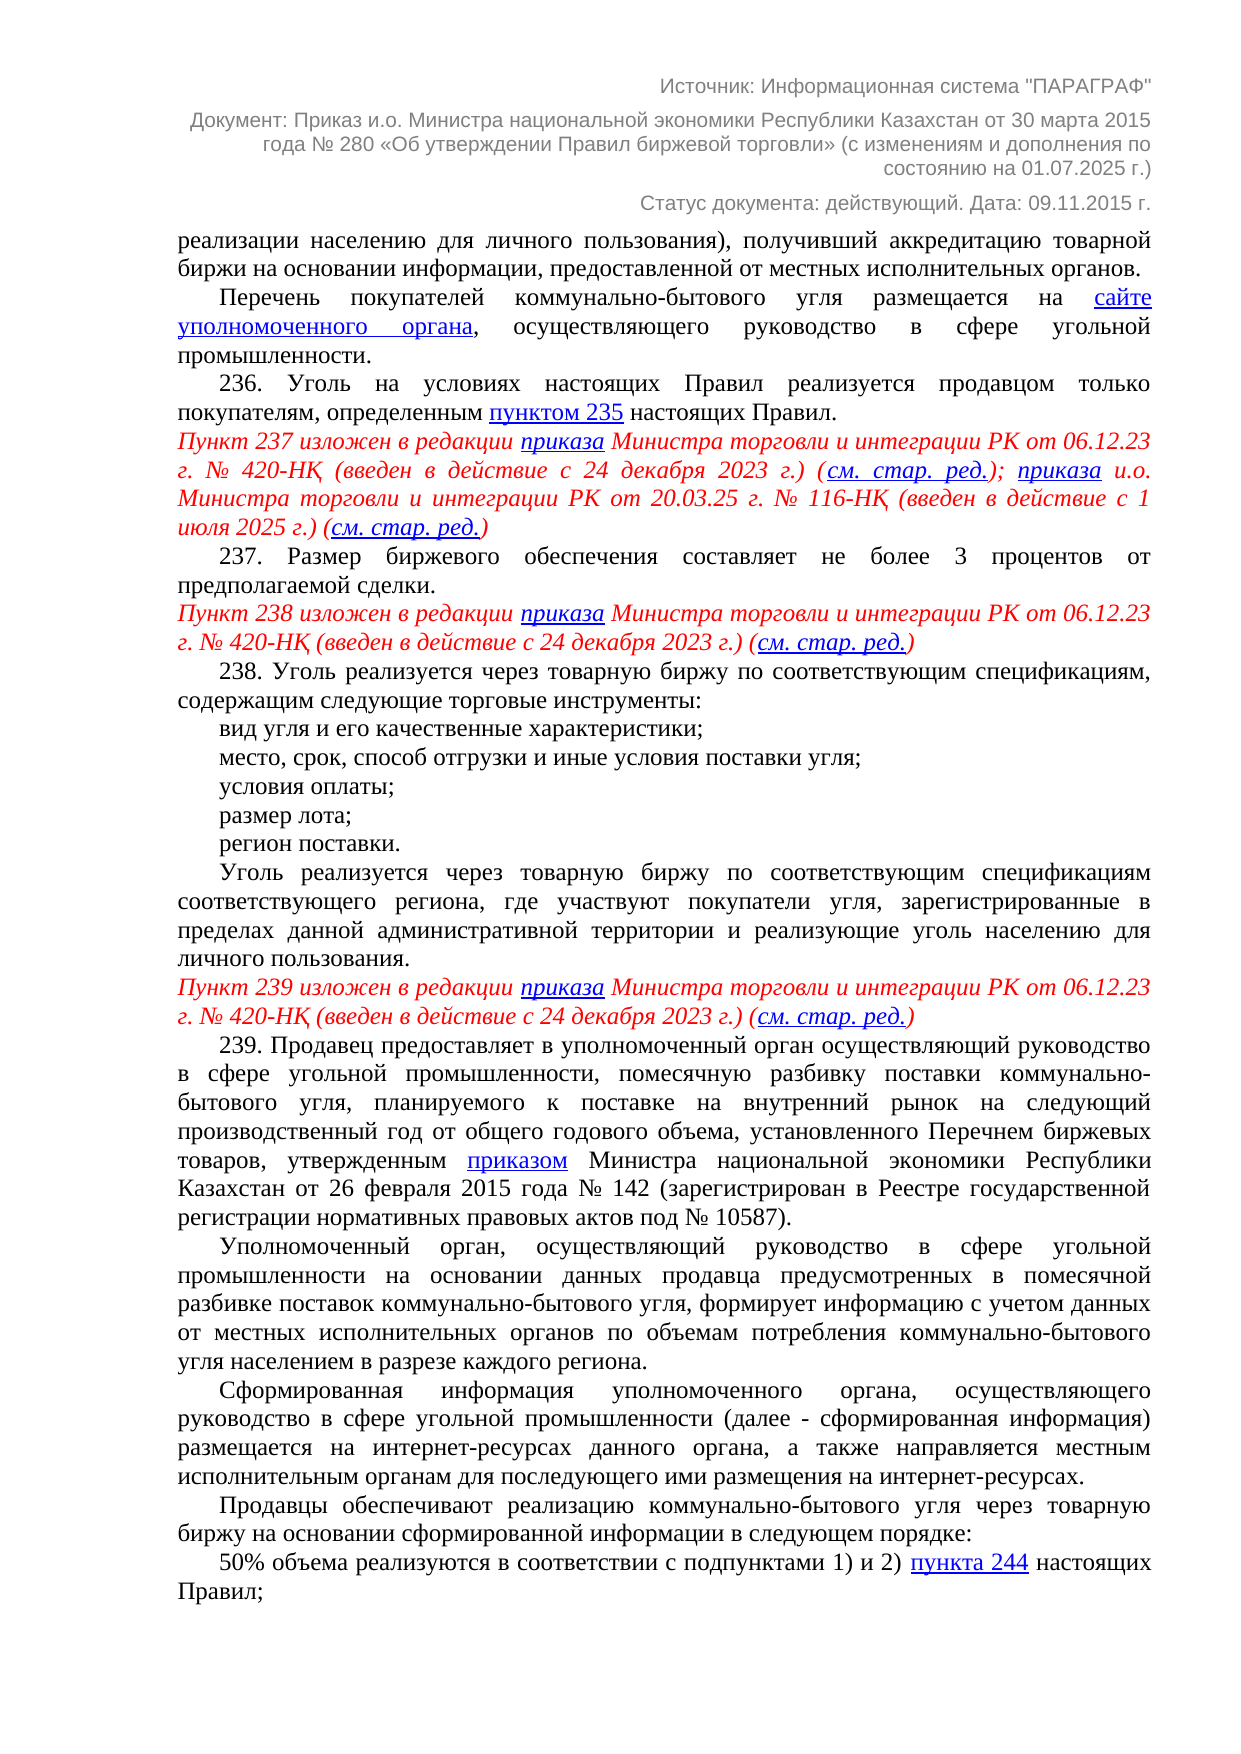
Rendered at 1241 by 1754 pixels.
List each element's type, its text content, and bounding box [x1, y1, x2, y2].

text Уполномоченный орган, осуществляющий руководство в сфере угольной промышленности на основании данных продавца предусмотренных в помесячной разбивке поставок коммунально-бытового угля, формирует информацию с учетом данных от местных исполнительных органов по объемам потребления коммунально-бытового угля населением в разрезе каждого региона. [177, 1231, 1152, 1375]
text 238. Уголь реализуется через товарную биржу по соответствующим спецификациям, содержащим следующие торговые инструменты: [177, 656, 1152, 713]
text регион поставки. [177, 828, 1152, 857]
text 237. Размер биржевого обеспечения составляет не более 3 процентов от предполагаемой сделки. [177, 541, 1152, 598]
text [177, 225, 1152, 282]
text Продавцы обеспечивают реализацию коммунально-бытового угля через товарную биржу на основании сформированной информации в следующем порядке: [177, 1490, 1152, 1547]
text условия оплаты; [177, 771, 1152, 800]
text 239. Продавец предоставляет в уполномоченный орган осуществляющий руководство в сфере угольной промышленности, помесячную разбивку поставки коммунально-бытового угля, планируемого к поставке на внутренний рынок на следующий производственный год от общего годового объема, установленного Перечнем биржевых товаров, утвержденным приказом Министра национальной экономики Республики Казахстан от 26 февраля 2015 года № 142 (зарегистрирован в Реестре государственной регистрации нормативных правовых актов под № 10587). [177, 1030, 1152, 1231]
text Пункт 239 изложен в редакции приказа Министра торговли и интеграции РК от 06.12.23 г. № 420-НҚ (введен в действие с 24 декабря 2023 г.) (см. стар. ред.) [177, 972, 1152, 1030]
text Сформированная информация уполномоченного органа, осуществляющего руководство в сфере угольной промышленности (далее - сформированная информация) размещается на интернет-ресурсах данного органа, а также направляется местным исполнительным органам для последующего ими размещения на интернет-ресурсах. [177, 1375, 1152, 1490]
text Перечень покупателей коммунально-бытового угля размещается на сайте уполномоченного органа, осуществляющего руководство в сфере угольной промышленности. [177, 282, 1152, 368]
text 50% объема реализуются в соответствии с подпунктами 1) и 2) пункта 244 настоящих Правил; [177, 1547, 1152, 1605]
text место, срок, способ отгрузки и иные условия поставки угля; [177, 742, 1152, 771]
text Пункт 237 изложен в редакции приказа Министра торговли и интеграции РК от 06.12.23 г. № 420-НҚ (введен в действие с 24 декабря 2023 г.) (см. стар. ред.); приказа и.о. Министра торговли и интеграции РК от 20.03.25 г. № 116-НҚ (введен в действие с 1 июля 2025 г.) (см. стар. ред.) [177, 426, 1152, 541]
text Пункт 238 изложен в редакции приказа Министра торговли и интеграции РК от 06.12.23 г. № 420-НҚ (введен в действие с 24 декабря 2023 г.) (см. стар. ред.) [177, 598, 1152, 656]
text Уголь реализуется через товарную биржу по соответствующим спецификациям соответствующего региона, где участвуют покупатели угля, зарегистрированные в пределах данной административной территории и реализующие уголь населению для личного пользования. [177, 857, 1152, 972]
text вид угля и его качественные характеристики; [177, 713, 1152, 742]
text 236. Уголь на условиях настоящих Правил реализуется продавцом только покупателям, определенным пунктом 235 настоящих Правил. [177, 368, 1152, 426]
text размер лота; [177, 800, 1152, 828]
-- -- --
## [EXERCISE]
A word-for-word copy of the records is needed, with no pictures carried over.

## [EXERCISE RESULT]
Rendered at 1241 by 1754 pixels.
List each element's type, its text content, and bounding box [x1, y1, x2, y2].

text Уполномоченный орган, осуществляющий руководство в сфере угольной промышленности на основании данных продавца предусмотренных в помесячной разбивке поставок коммунально-бытового угля, формирует информацию с учетом данных от местных исполнительных органов по объемам потребления коммунально-бытового угля населением в разрезе каждого региона. [177, 1231, 1152, 1375]
text 238. Уголь реализуется через товарную биржу по соответствующим спецификациям, содержащим следующие торговые инструменты: [177, 656, 1152, 713]
text регион поставки. [177, 828, 1152, 857]
text 237. Размер биржевого обеспечения составляет не более 3 процентов от предполагаемой сделки. [177, 541, 1152, 598]
text [177, 225, 1152, 282]
text Продавцы обеспечивают реализацию коммунально-бытового угля через товарную биржу на основании сформированной информации в следующем порядке: [177, 1490, 1152, 1547]
text условия оплаты; [177, 771, 1152, 800]
text 239. Продавец предоставляет в уполномоченный орган осуществляющий руководство в сфере угольной промышленности, помесячную разбивку поставки коммунально-бытового угля, планируемого к поставке на внутренний рынок на следующий производственный год от общего годового объема, установленного Перечнем биржевых товаров, утвержденным приказом Министра национальной экономики Республики Казахстан от 26 февраля 2015 года № 142 (зарегистрирован в Реестре государственной регистрации нормативных правовых актов под № 10587). [177, 1030, 1152, 1231]
text Пункт 239 изложен в редакции приказа Министра торговли и интеграции РК от 06.12.23 г. № 420-НҚ (введен в действие с 24 декабря 2023 г.) (см. стар. ред.) [177, 972, 1152, 1030]
text Сформированная информация уполномоченного органа, осуществляющего руководство в сфере угольной промышленности (далее - сформированная информация) размещается на интернет-ресурсах данного органа, а также направляется местным исполнительным органам для последующего ими размещения на интернет-ресурсах. [177, 1375, 1152, 1490]
text Перечень покупателей коммунально-бытового угля размещается на сайте уполномоченного органа, осуществляющего руководство в сфере угольной промышленности. [177, 282, 1152, 368]
text 50% объема реализуются в соответствии с подпунктами 1) и 2) пункта 244 настоящих Правил; [177, 1547, 1152, 1605]
text место, срок, способ отгрузки и иные условия поставки угля; [177, 742, 1152, 771]
text Пункт 237 изложен в редакции приказа Министра торговли и интеграции РК от 06.12.23 г. № 420-НҚ (введен в действие с 24 декабря 2023 г.) (см. стар. ред.); приказа и.о. Министра торговли и интеграции РК от 20.03.25 г. № 116-НҚ (введен в действие с 1 июля 2025 г.) (см. стар. ред.) [177, 426, 1152, 541]
text Пункт 238 изложен в редакции приказа Министра торговли и интеграции РК от 06.12.23 г. № 420-НҚ (введен в действие с 24 декабря 2023 г.) (см. стар. ред.) [177, 598, 1152, 656]
text Уголь реализуется через товарную биржу по соответствующим спецификациям соответствующего региона, где участвуют покупатели угля, зарегистрированные в пределах данной административной территории и реализующие уголь населению для личного пользования. [177, 857, 1152, 972]
text вид угля и его качественные характеристики; [177, 713, 1152, 742]
text 236. Уголь на условиях настоящих Правил реализуется продавцом только покупателям, определенным пунктом 235 настоящих Правил. [177, 368, 1152, 426]
text размер лота; [177, 800, 1152, 828]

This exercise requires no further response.